Her hand tightened in his. “Oh, good.” she said, relieved. She skipped once and changed her stride to match his. They walked in silence a little way, close together. Erick breathed in deeply of the fragrant air. And it felt nice to be young and free and with Sally.

A girl in a long white dress handed them programs as they went in. The hum of soft voices touched their ears. The floor creaked beneath them.

“Where would you like to sit?” he asked her.

“Wherever you usually sit.”

“You lead.”

She took his hand and started up the dress circle steps. “This all right?” she asked.

“Sure,” he said as they sat down. “God there aren’t many people here.”

“I think that’s terrible,” she said, “More people should come. Those poor kids go to all this trouble.”

They looked at their programs, and he wondered how old she was.

“I never heard this before, did you?” she asked, leaning over and pointing.

“No,” he said, “Rameau.” He sniffed. “Nice perfume.”

“Do you like it?”

“Mmmm. Night on Bald Mountain?”

“White Shoulder.”

“I’m talking about the program,” he said, smiling.

“Oh!” she laughed. “Yes.”

The orchestra was starting to come out on the stage, girls in long dresses, boys in dark suits.

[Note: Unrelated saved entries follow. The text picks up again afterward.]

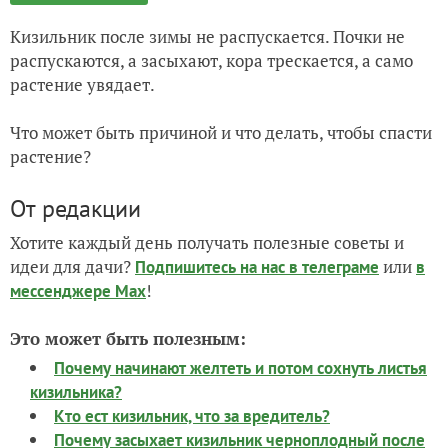
Кизильник после зимы не распускается. Почки не
распускаются, а засыхают, кора трескается, а само
растение увядает.
Что может быть причиной и что делать, чтобы спасти
растение?
От редакции
Хотите каждый день получать полезные советы и
идеи для дачи?
или
Подпишитесь на нас
в телеграме
в
!
мессенджере Max
Это может быть полезным:
Почему начинают желтеть и потом сохнуть листья
кизильника?
Кто ест кизильник, что за вредитель?
Почему засыхает кизильник черноплодный после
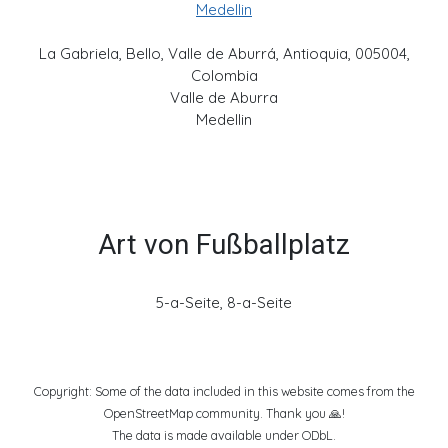
Medellin
La Gabriela, Bello, Valle de Aburrá, Antioquia, 005004,
Colombia
Valle de Aburra
Medellin
Art von Fußballplatz
5-a-Seite, 8-a-Seite
Copyright: Some of the data included in this website comes from the
OpenStreetMap community. Thank you 🙏!
The data is made available under ODbL.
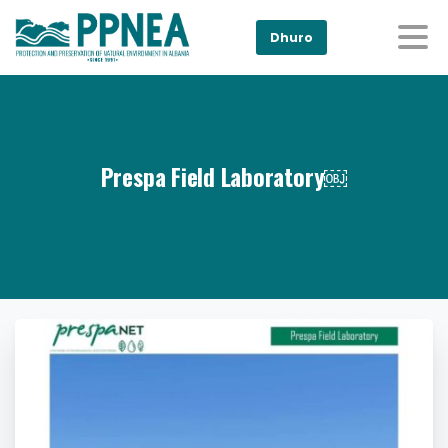
Dhuro
Prespa Field Laboratory￼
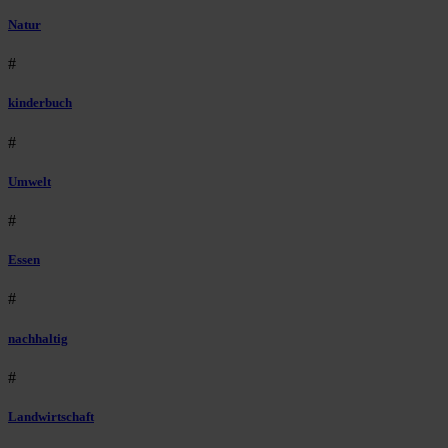
Natur
#
kinderbuch
#
Umwelt
#
Essen
#
nachhaltig
#
Landwirtschaft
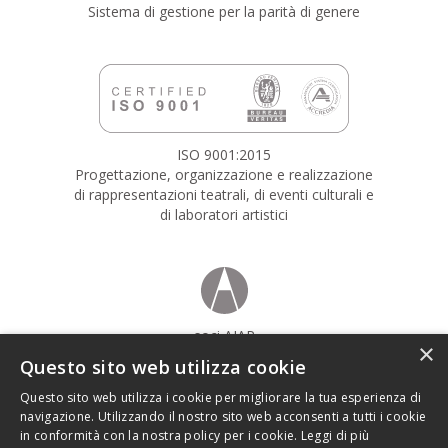
Sistema di gestione per la parità di genere
ISO 9001:2015
Progettazione, organizzazione e realizzazione
di rappresentazioni teatrali, di eventi culturali e
di laboratori artistici
soci AIAP
×
Associazione italiana design della comunicazione visiva
Questo sito web utilizza cookie
Questo sito web utilizza i cookie per migliorare la tua esperienza di
navigazione. Utilizzando il nostro sito web acconsenti a tutti i cookie
in conformità con la nostra policy per i cookie.
Leggi di più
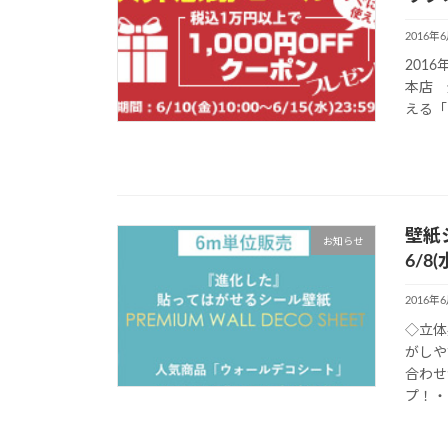
2016年
2016
本店 
える「
壁紙
お知らせ
6/8
2016年
◇立体
がしや
合わせ
プ！・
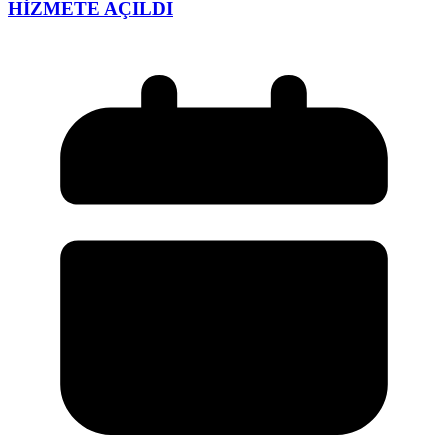
HİZMETE AÇILDI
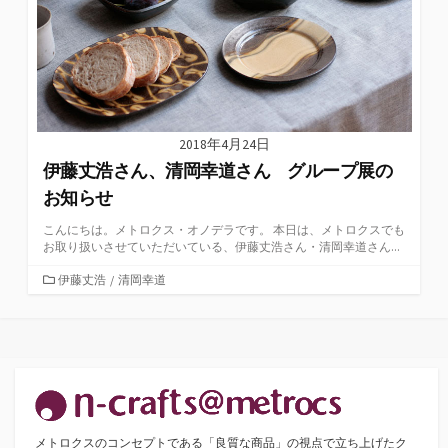
2018年4月24日
伊藤丈浩さん、清岡幸道さん グループ展の
お知らせ
こんにちは。メトロクス・オノデラです。 本日は、メトロクスでも
お取り扱いさせていただいている、伊藤丈浩さん・清岡幸道さん...
カ
伊藤丈浩
/
清岡幸道
テ
ゴ
リ
ー
メトロクスのコンセプトである「良質な商品」の視点で立ち上げたク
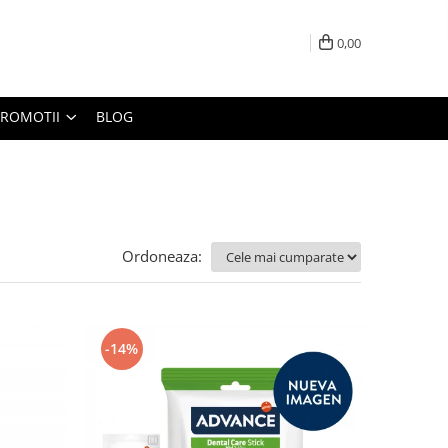
0,00
PROMOTII
BLOG
Ordoneaza:
-14%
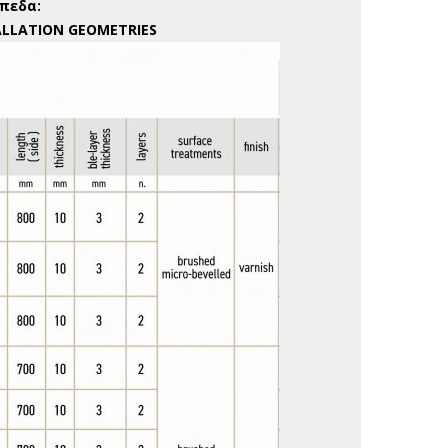
πεδα:
STALLATION GEOMETRIES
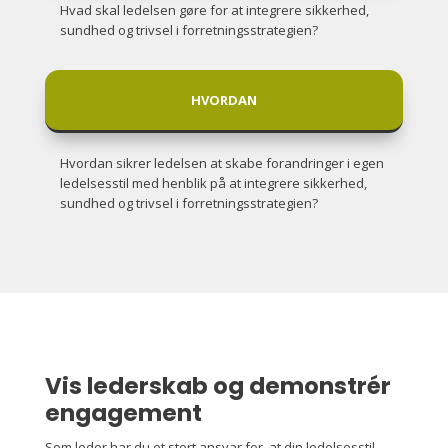
Hvad skal ledelsen gøre for at integrere sikkerhed,
sundhed og trivsel i forretningsstrategien?
HVORDAN
Hvordan sikrer ledelsen at skabe forandringer i egen
ledelsesstil med henblik på at integrere sikkerhed,
sundhed og trivsel i forretningsstrategien?
Vis lederskab og demonstrér
engagement
Som leder har du et stort ansvar for, at din ledelsesstil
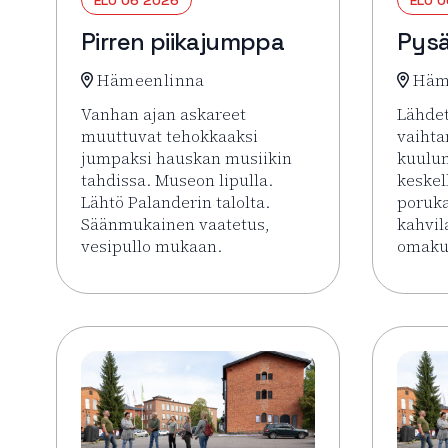
Pirren piikajumppa
Pysä
Hämeenlinna
Häm
Vanhan ajan askareet
Lähdet
muuttuvat tehokkaaksi
vaiht
jumpaksi hauskan musiikin
kuulu
tahdissa. Museon lipulla.
keskel
Lähtö Palanderin talolta.
poruk
Säänmukainen vaatetus,
kahvil
vesipullo mukaan.
omakus
Lue lisää tapahtumasta Pirren piikajumppa
Lue li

“We got here just in time,” she said, “Oh, look there’s Felix.”

“The cat?”

“Silly. You met him that night.”

“Oh, the big one.”

“Now be nice, Erick.”

“Yes, dear.”

She smiled at him, her eyes moving over his face.

“Do you play football?” she asked.

“Only in my dreams,” he said.

He felt a slight separation for a moment, Sally was so wonderfully robust and athletic. And, although Erick wasn’t scrawny, he was no athlete. And he felt vaguely that someone like Felix was more suited for her. More, more … what was the word? he wondered. Bedable?

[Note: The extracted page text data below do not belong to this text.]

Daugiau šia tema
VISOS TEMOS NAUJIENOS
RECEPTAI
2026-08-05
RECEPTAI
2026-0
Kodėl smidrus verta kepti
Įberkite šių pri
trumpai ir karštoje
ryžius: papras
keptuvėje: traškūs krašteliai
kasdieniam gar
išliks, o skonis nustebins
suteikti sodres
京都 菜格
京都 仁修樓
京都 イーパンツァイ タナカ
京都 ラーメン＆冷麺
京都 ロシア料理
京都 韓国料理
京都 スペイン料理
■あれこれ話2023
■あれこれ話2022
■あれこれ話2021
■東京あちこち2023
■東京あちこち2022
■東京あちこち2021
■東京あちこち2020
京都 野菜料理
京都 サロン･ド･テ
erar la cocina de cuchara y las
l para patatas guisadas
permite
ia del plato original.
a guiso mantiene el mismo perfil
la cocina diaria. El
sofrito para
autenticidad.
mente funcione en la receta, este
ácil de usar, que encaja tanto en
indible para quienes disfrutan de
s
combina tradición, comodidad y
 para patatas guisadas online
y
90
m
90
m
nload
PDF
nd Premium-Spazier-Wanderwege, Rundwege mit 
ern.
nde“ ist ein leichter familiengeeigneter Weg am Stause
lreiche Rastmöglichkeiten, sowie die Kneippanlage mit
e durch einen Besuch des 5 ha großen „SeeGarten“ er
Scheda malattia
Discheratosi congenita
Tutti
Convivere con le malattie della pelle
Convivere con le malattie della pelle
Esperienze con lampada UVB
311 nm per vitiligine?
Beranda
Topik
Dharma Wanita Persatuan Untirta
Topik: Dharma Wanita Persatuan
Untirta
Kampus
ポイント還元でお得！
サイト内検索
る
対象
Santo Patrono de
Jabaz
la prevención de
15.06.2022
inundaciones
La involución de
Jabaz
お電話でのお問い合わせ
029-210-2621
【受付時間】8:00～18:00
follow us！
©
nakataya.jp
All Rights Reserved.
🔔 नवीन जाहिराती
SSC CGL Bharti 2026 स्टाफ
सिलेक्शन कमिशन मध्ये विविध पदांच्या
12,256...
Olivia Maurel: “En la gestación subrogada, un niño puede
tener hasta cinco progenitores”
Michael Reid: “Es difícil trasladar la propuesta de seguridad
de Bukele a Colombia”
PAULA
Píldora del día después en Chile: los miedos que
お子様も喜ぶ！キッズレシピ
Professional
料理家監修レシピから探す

He was silent and the urge came to push her away from him because he had doubted for a moment that she could love him.

Then the audience started applauding.

On the stage, the conductor was threading his way through the seated orchestra members. He stepped up to the podium. The audience grew silent. Sally reached over and closed her hand on Erick’s, their fingers interlacing. He turned a little and she smiled sweetly at him. He looked away, his throat moving and the orchestra started to play
Suite from Dardanus
by Rameau.

At first Erick couldn’t pay any attention to the music. The feeling of her hand in his was all there was. He felt blood pulsing into his fingers, felt them expanding between hers. The music was only an indifferent sound, her presence was everything.

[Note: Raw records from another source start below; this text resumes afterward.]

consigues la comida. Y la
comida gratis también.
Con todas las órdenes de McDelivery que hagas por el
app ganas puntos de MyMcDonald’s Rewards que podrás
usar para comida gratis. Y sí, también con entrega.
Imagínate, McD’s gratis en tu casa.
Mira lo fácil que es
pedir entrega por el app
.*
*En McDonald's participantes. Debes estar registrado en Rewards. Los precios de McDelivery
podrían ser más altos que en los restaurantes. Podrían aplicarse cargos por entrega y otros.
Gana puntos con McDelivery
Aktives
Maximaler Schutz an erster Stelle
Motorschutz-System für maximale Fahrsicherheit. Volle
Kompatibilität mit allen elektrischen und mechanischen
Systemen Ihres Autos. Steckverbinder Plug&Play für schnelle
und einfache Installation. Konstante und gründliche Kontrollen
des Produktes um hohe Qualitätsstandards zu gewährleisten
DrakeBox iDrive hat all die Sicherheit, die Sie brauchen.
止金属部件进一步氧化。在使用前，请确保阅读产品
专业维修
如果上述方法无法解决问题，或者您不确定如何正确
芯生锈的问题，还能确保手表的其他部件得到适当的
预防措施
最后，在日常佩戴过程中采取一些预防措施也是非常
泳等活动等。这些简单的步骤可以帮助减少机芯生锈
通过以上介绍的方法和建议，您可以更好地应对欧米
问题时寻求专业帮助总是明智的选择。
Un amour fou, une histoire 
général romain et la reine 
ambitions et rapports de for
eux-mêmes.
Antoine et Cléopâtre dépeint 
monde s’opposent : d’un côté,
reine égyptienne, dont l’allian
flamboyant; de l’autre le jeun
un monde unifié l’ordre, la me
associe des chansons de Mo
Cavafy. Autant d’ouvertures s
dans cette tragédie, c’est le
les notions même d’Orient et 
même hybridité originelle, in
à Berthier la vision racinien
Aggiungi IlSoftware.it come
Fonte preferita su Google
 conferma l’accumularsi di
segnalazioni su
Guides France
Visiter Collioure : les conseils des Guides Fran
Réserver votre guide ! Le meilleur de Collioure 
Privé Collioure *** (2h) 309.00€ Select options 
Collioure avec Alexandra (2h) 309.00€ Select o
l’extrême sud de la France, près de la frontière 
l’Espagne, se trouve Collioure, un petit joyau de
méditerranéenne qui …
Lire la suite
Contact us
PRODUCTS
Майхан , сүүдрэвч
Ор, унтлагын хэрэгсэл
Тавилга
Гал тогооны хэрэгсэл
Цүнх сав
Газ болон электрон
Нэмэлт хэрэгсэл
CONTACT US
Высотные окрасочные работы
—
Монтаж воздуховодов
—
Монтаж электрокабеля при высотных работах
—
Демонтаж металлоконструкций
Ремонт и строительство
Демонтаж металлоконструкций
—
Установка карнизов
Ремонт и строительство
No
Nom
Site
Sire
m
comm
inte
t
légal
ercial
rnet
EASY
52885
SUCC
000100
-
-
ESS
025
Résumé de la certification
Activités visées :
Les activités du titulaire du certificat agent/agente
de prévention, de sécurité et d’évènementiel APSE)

Then, slowly, he began to relax and drift into the music.

He began to get the feeling which so often came to him; a desire to draw every impulse, every scrap of import from the passing seconds. He heard the music, smelled the ancient smell of the auditorium, powder, perfume, caught movements of color and light as people shifted on their hard seats. The slight movement of Sally’s legs crossing caught his eye. He concentrated on the music, listened for the harmonies, followed one instrument through several phrases, then switched to another, then relaxed and let the overall sound swell untended in his mind. Then he was back to her, held tightly, their hands grown into one comforting joint.

The piece ended and she applauded, then took his hand again as if it were absolutely essential to her. There was no doubt in the way she took it, the way she held it in her lap.

The conductor came onstage again, leading, amid applause and leaning cellos, Miss Spouse.

She set herself at the polished black piano. Breathless silence. Then, a powerful blast of horns, the broad percussion of strong fingers playing the opening chord groups. Sally’s fingers tightened in his, they both turned at the same moment.